Título: CPMF - debate sem foco
Autor: Velloso, Raul
Fonte: O Estado de São Paulo, 28/08/2007, Economia, p. B2

O tema 'quente' do momento é a prorrogação da CPMF. É provável, contudo, que o debate em torno do assunto esteja sem foco. Pretendo discutir o assunto neste espaço em duas partes, hoje e no próximo dia 4.

Por um lado, o governo quer prorrogar a CPMF pelo restante do mandato. Do outro, parte da oposição e de representações empresariais rejeitam o tributo in totum. A população que participa do debate é obviamente contrária à prorrogação da CPMF, como de resto se manifestará contrariamente a qualquer imposto. A CPMF tem o fator agravante de ser pouco transparente, entre outros problemas.

Em adição, atribui-se a setores do PSDB a idéia de reduzir a alíquota imediatamente de 0,38% para 0,2%, e depois repartir sua receita com os Estados e municípios. Ou seja, trata-se de retirar parte da receita da União e dar mais dinheiro para as administrações regionais gastarem. Falta só 'combinar com os russos'. Por sua vez, defensores do tributo temem que o setor de saúde fique ainda mais 'quebrado' com a extinção da CPMF, pois essa é sua principal fonte de recursos públicos.

Imaginar que qualquer governo vá abrir mão, sem mais nem menos, de um tributo que arrecada de forma relativamente tranqüila R$ 36 bilhões por ano (ou 1,4% do PIB), nas condições fiscais precárias do Brasil, é acreditar em Papai Noel. Principalmente se o momento da disputa coincide com a eclosão de uma crise externa de peso, como a atual. O governo vai, sim, lutar até a última gota junto à sua base de sustentação para prorrogar a vigência do tributo.

Na verdade, na raiz do problema está o forte crescimento dos gastos correntes não financeiros do setor público brasileiro. (Na discussão, deve-se deixar a despesa de juros de lado, porque a taxa de juros observada quase não depende diretamente de uma decisão tomada nos gabinetes financeiros de Brasília. Ela decorre de tudo o mais que opera no governo e na economia.)

O problema está no elevado crescimento das despesas com previdência, pessoal, assistência social, saúde, etc., que depende de decisões tomadas por todos os Poderes da República: Executivo, Congresso e Legislativo. Não que esses itens devam deixar de merecer atenção especial dos representantes do povo. O problema é que um crescimento descontrolado do total desses gastos leva, necessariamente, a um aumento desproporcional da carga tributária, principalmente quando se tem um complexo problema de endividamento público por administrar (que exige parte relevante da receita ser destinada ao pagamento do serviço da dívida). Aqui, sim, deveríamos estar jogando o foco da discussão.

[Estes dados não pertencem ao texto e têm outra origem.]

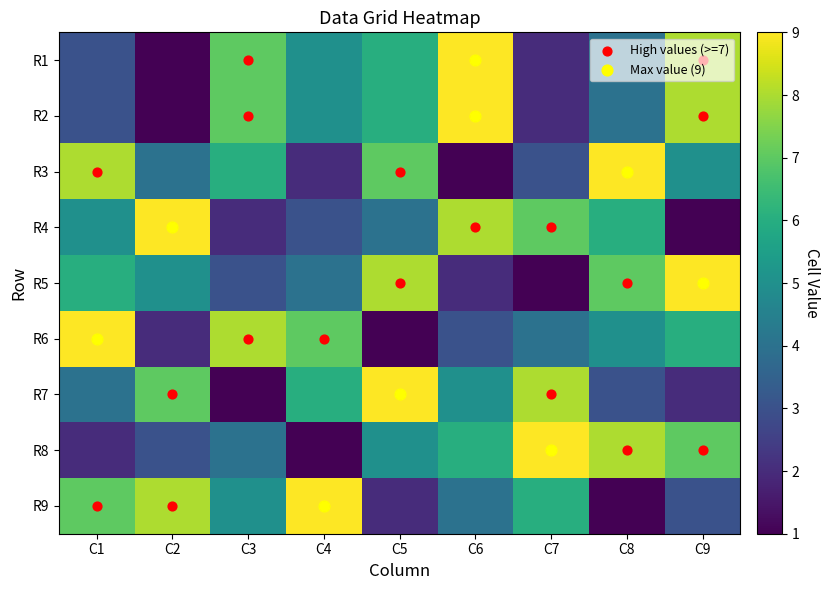

Between C4 and C5, which is larger?

C5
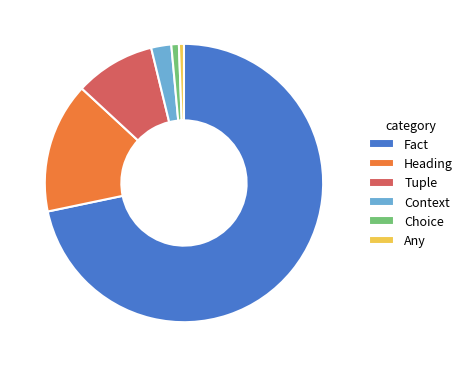

Which slice is the largest?

Fact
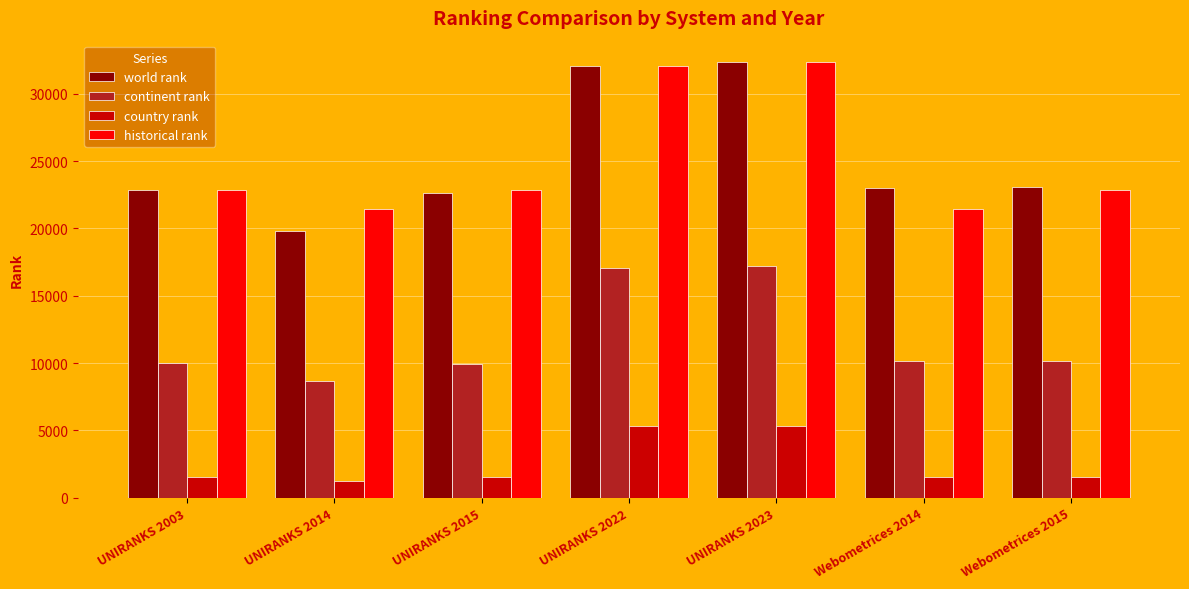

At UNIRANKS 2014, list the series in order from smallest to largest.

country rank, continent rank, world rank, historical rank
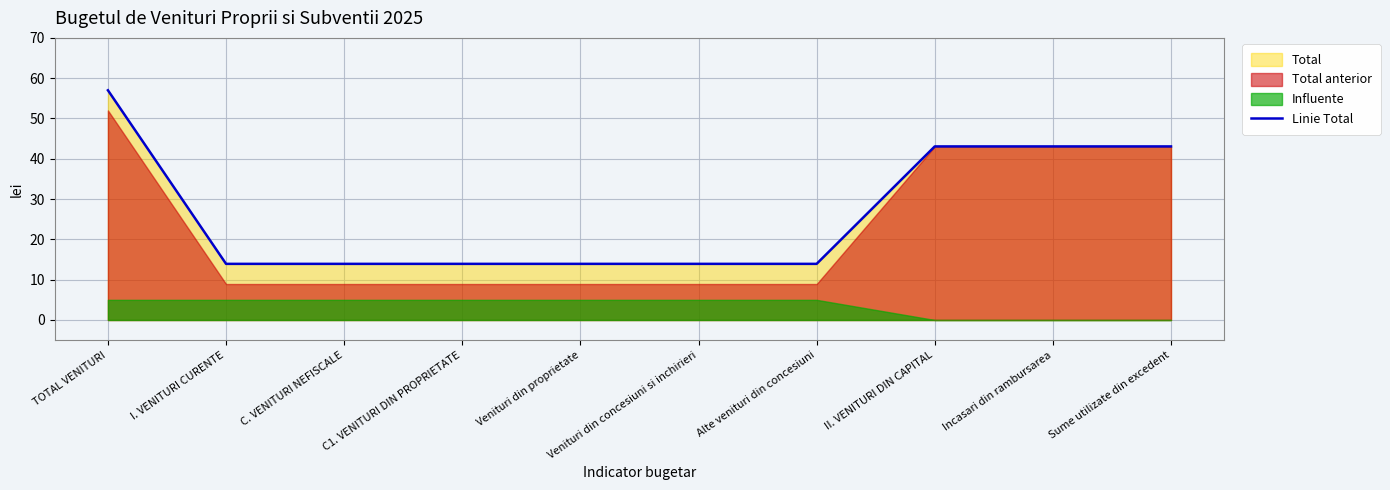

What value does the data have at Alte venituri din concesiuni?

13.9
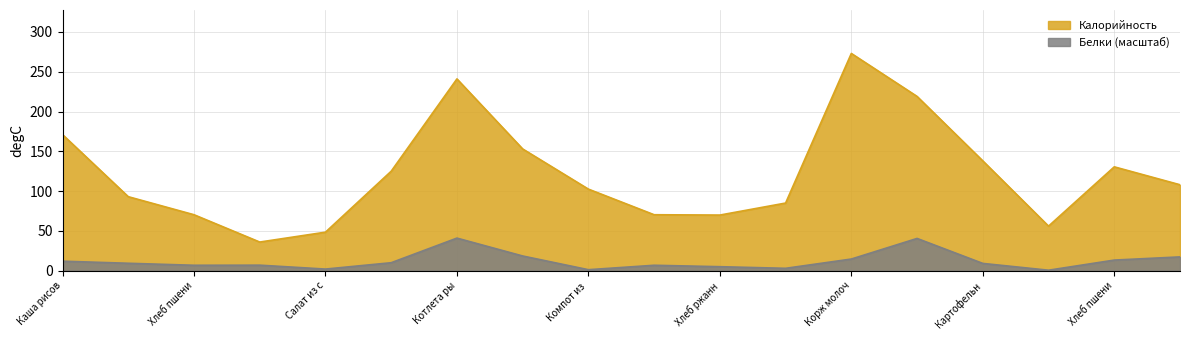

How many interior local valleys does the Калорийность series have?

3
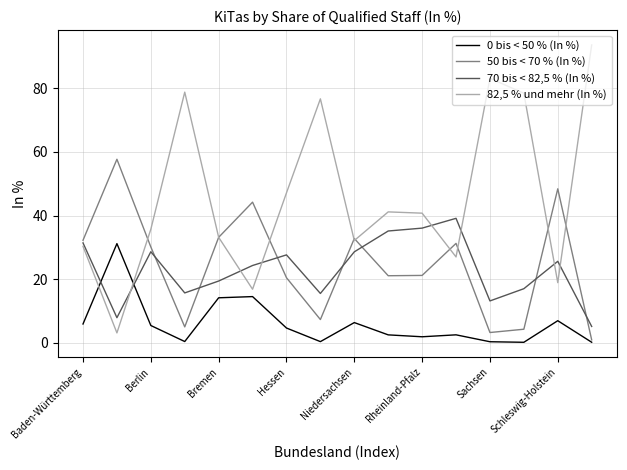

What is the smallest value displayed?

0.2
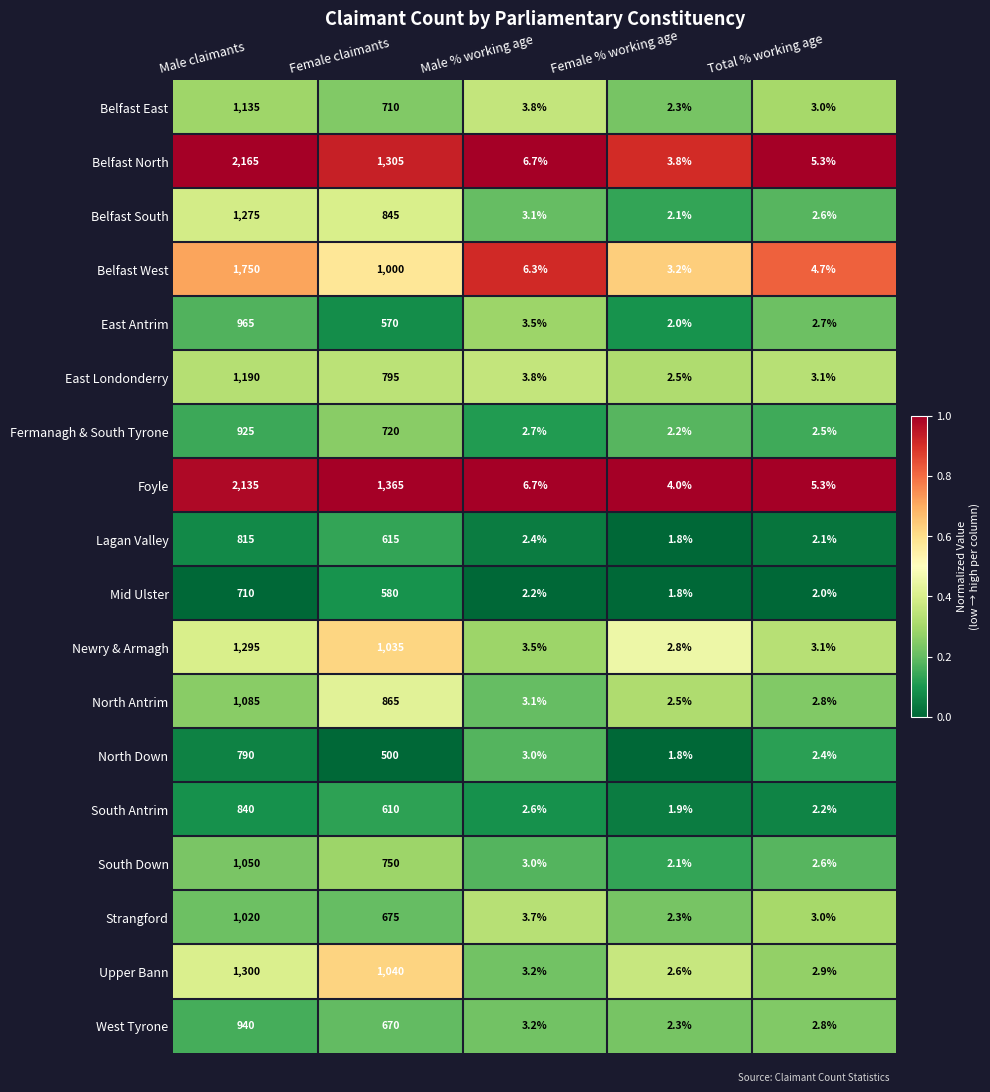

True or false: Newry & Armagh has a value of 1295.0 at Male claimants.

True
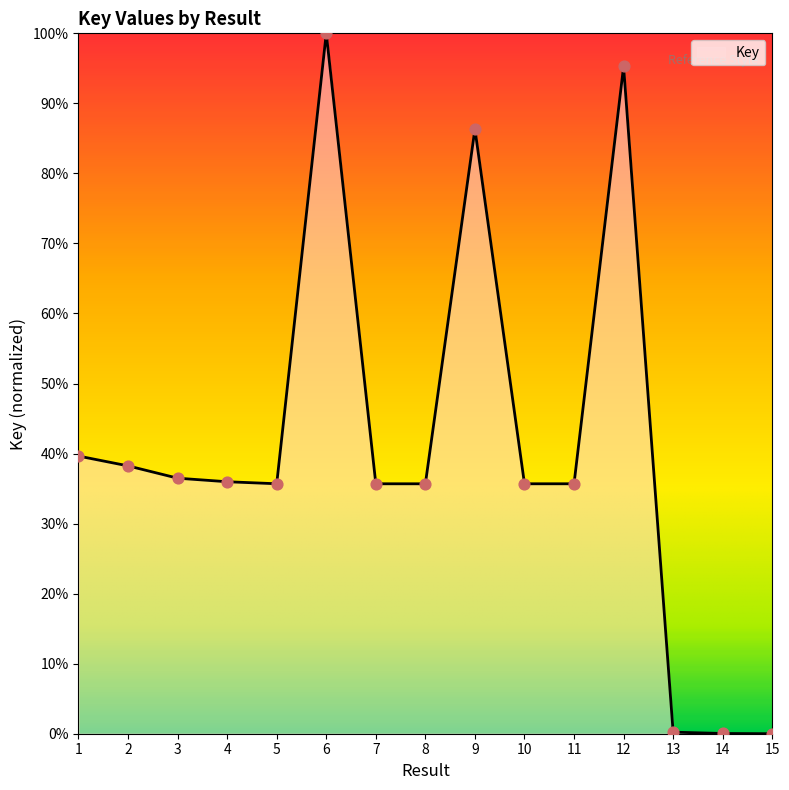

Which has a higher value, 6 or 2?

6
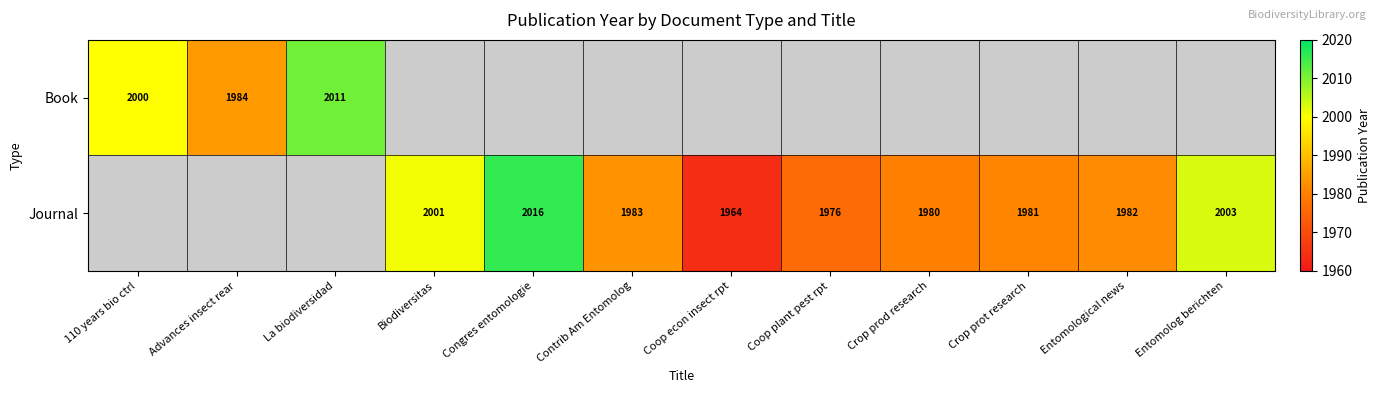

The Journal series shows 1374 at Coop plant pest rpt. True or false?

False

Assim, o Executivo tem sua parcela de culpa no cartório não tanto por querer prorrogar a CPMF, pois há poucas formas razoáveis de cobrar R$ 36 bilhões de receita adicional, em cima do anárquico sistema tributário nacional. Já pensaram sobre o que ocorreria com as alíquotas da tributação sobre o consumo, que o governo pretende fundir na reforma tributária, se, em cima das bases irmãs do IPI, Cide, PIS/Cofins e ICMS, fosse necessário gerar R$ 36 bilhões adicionais de receita tributária?

O problema está na falta de aptidão dos Poderes da República de entender que o Brasil não pode mais conviver com essa situação de gastos correntes não financeiros crescendo acima do PIB todos os anos. Enquanto as taxas de juros não puderem cair mais e tendo esgotado o ajuste fiscal pela redução dos investimentos, só resta aumentar a carga tributária.

Falta entender que carga tributária crescente para aumentar gastos públicos com transferências a pessoas (estratégia em vigor desde a promulgação da Constituição de 1988) significa menor poupança privada e, conseqüentemente, menor investimento local e menor crescimento da economia e do emprego. Pasmem, é a opção pelo não crescimento.

Claro, a perspectiva de as taxas de juros internas continuarem caindo um pouco mais nos próximos anos pelo efeito China, mesmo com a crise que vivemos no momento, abre espaço para a redução da carga tributária. Mas o que fazer com os gargalos de infra-estrutura, esse, sim, o setor mais prejudicado com as medidas de ajuste fiscal dos últimos anos? A conta só fecha se conseguirmos controlar os gastos correntes.